Raphaëlle Tousignant

Raphaëlle Tousignant

Photo : Radio-Canada / Kolya Hubacek-Guilbault

« Ses habiletés sont vraiment à point », dit le responsable du camp, Brandon Reid.

« Je suis satisfait de sa façon de patiner, elle a une bonne technique. Elle a aussi un gros caractère. Elle parle beaucoup avec les gens, ajoute l’ancien des Canucks de Vancouver. On ne dirait pas que c’est son premier camp. Quand tu vois ça de n’importe quel joueur, c’est plaisant. »

Le niveau de confiance personnelle de cette future étudiante en communications est élevé. Questionnée sur le calibre de jeu du camp, elle admet candidement qu’elle s’attendait à plus.

« C’est sûr que c’est une petite coche au-dessus [du Québec]. Mais je pense que je me suis assez bien débrouillée. Pour une première pratique, ça ne m’a pas trop déstabilisée. »

Raphaëlle Tousignant reconnaît toutefois que son tir est sa principale lacune.

« Je suis capable de lever la rondelle, mais j’ai souvent de la difficulté à la mettre dans le but quand je ne m’attends pas à la recevoir. Et la technique où je mets mon poids sur la palette, j’ai encore de la difficulté avec ça. »

Elle ne ménage pas les efforts pour s’améliorer et s’entraîne en gymnase quelques fois par semaine afin de prendre du muscle et de la force.

Copier le modèle américain

Le Canada n’est pas le premier pays à inviter des femmes dans ses rangs.
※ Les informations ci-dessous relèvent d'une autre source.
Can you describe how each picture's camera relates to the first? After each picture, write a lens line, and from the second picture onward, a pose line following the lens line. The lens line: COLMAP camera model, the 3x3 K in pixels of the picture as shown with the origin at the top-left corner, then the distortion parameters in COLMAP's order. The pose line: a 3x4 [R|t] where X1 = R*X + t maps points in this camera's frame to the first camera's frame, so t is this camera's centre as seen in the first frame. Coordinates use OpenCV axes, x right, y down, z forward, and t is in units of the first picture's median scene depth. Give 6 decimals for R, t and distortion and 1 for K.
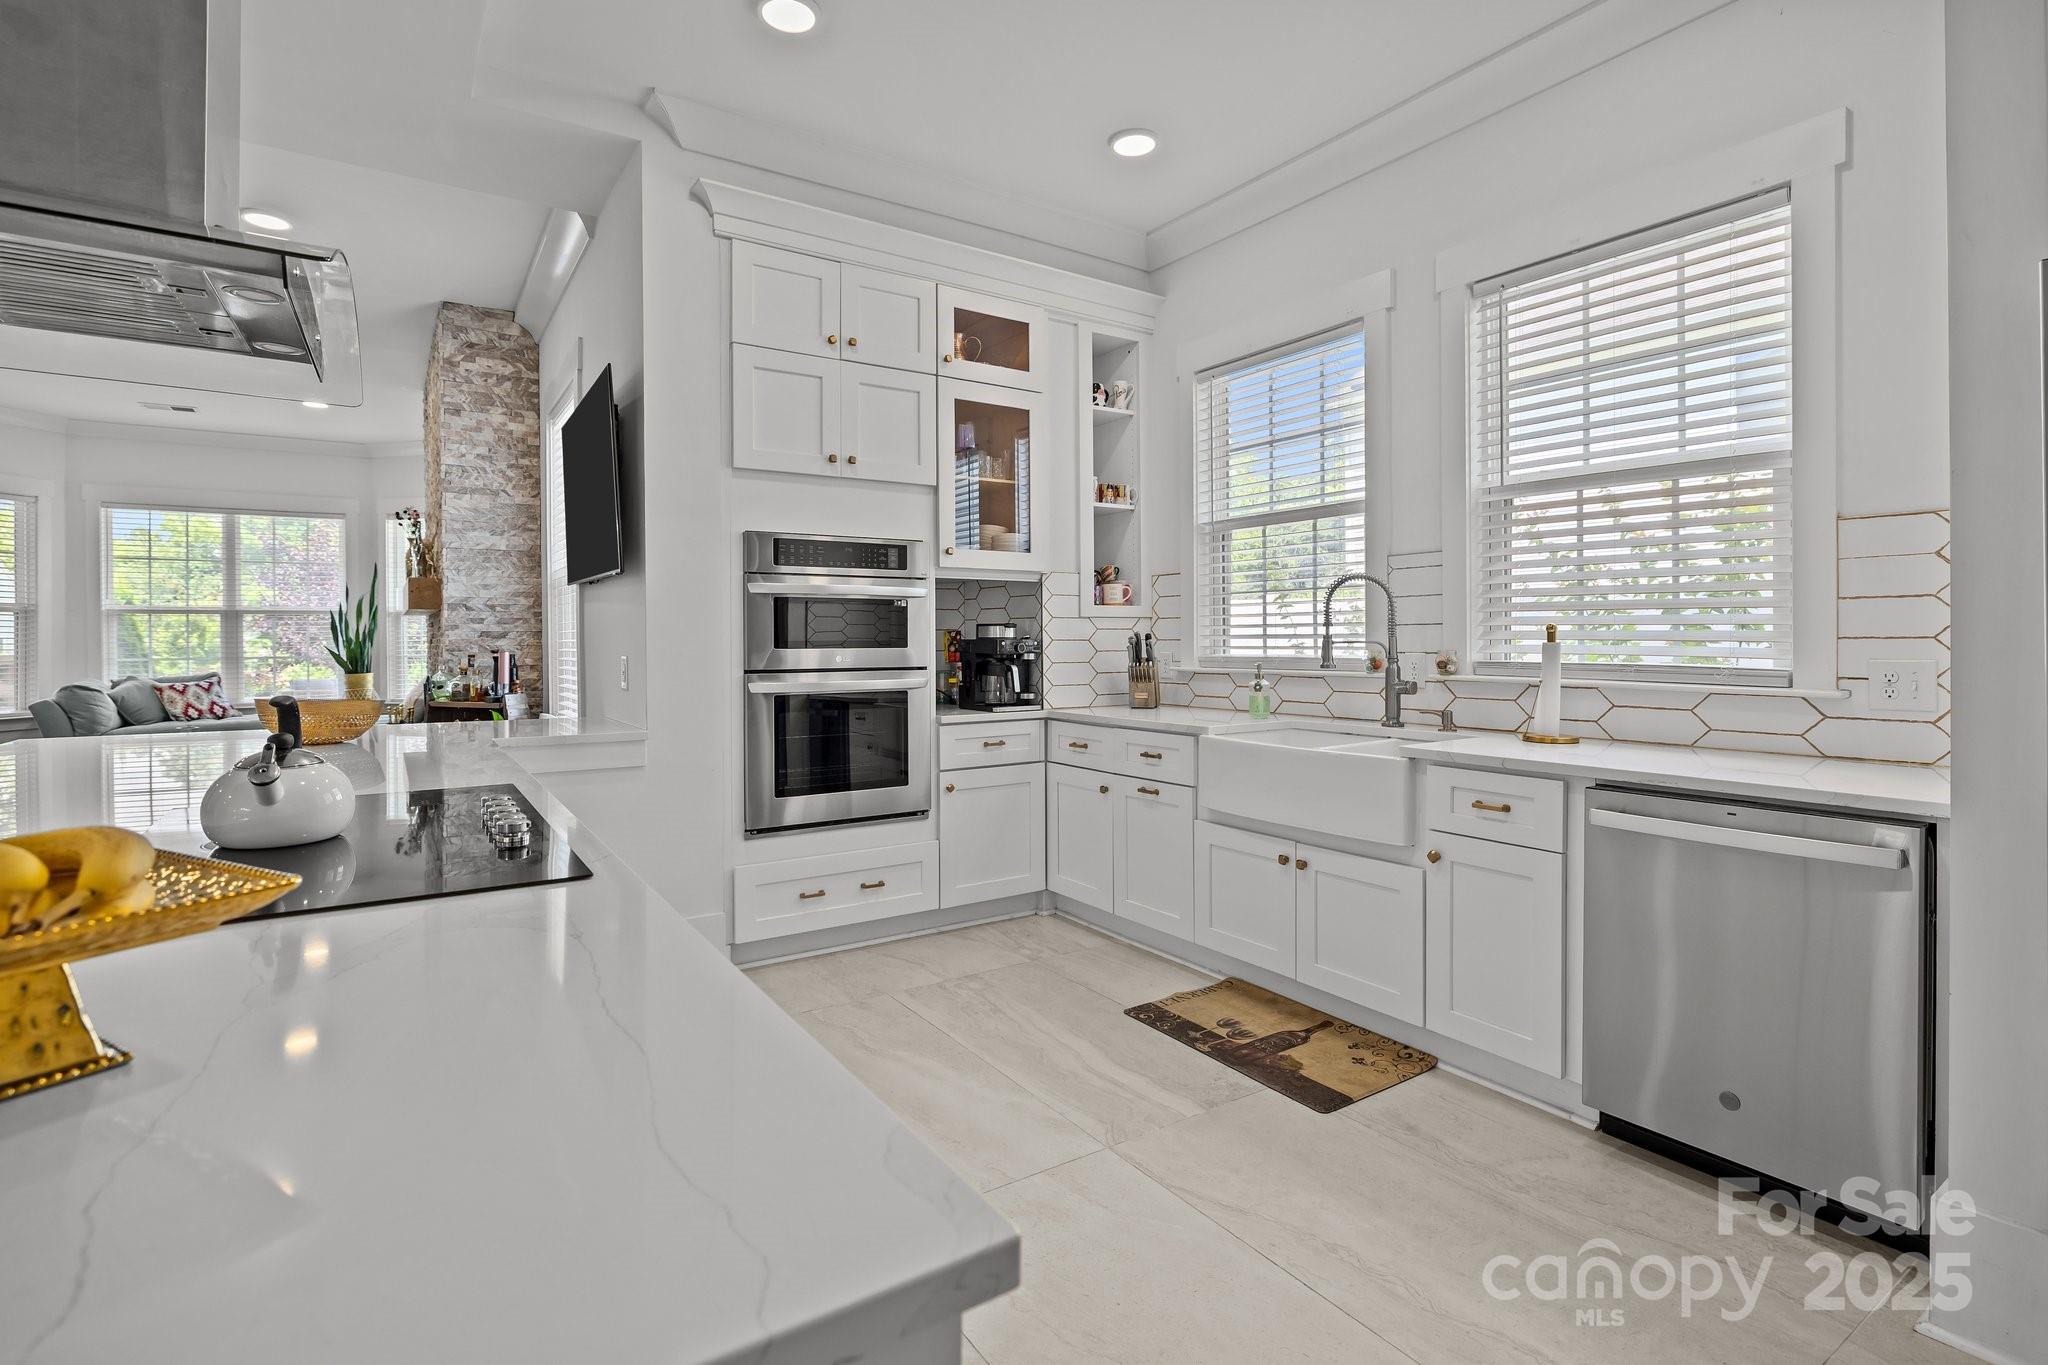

L’équipe de développement des États-Unis leur a déjà ouvert la porte. Et ce n'est pas une opération médiatique, nous assure-t-on.

Tous ceux qui sont ici vont avoir une chance d’être choisis. Que ce soit une fille ou un gars, on veut avoir les meilleurs joueurs.

Brandon Reid

Le hockey sur luge féminin ne figure pas au programme des Jeux paralympiques et une place au sein de l’équipe masculine fait rêver la pétillante athlète.

« Avec ce que je vois aujourd’hui, tout est possible, croit-elle. Je n’aurais jamais pensé faire ce camp il y a trois ans et je n’aurais pas pu penser que ça aurait été possible dans l’histoire du parahockey au Canada. Si on s’entraîne, si on croit en nous, ça se peut. Dans deux ans, quatre ans ou six ans, ça se peut qu’on voie une fille au sein de l’équipe nationale qui va aller aux Paralympiques. Je suis super confiante. »

Côtoyer l’élite de son sport lui donne aussi beaucoup d’espoir pour sa vie à l’extérieur de la patinoire.

« J’ai plus de confiance parce que j’ai connu des handicapés comme moi qui jouent au hockey, qui ont une belle vie. Ils ont de bonnes carrières, une famille et une vie amoureuse. Ça m’a inspiré à devenir qui je suis. Je ne vais pas me laisser freiner par une amputation. Je vais aller loin, croire en moi. »

Fière de son parcours, elle tient elle aussi à envoyer un message positif aux enfants qui vivent avec un handicap.

Croyez en vous-mêmes! Poursuivez vos rêves et n’écoutez pas ceux qui vous disent que vous ne pouvez pas le faire. Vous pouvez accomplir tout ce que vous désirez, rien ne peut vous arrêter.

Raphaëlle Tousignant

Présenté dans le cadre du Défi sportif, le camp se poursuit toute la semaine à l’aréna Howie-Morenz de Montréal. Des matchs entre les Rouges et les Blancs sont au programme presque chaque jour.

Vendredi, samedi et dimanche, des rencontres avec l’équipe américaine seront ensuite disputées dans le petit amphithéâtre de la rue Querbes.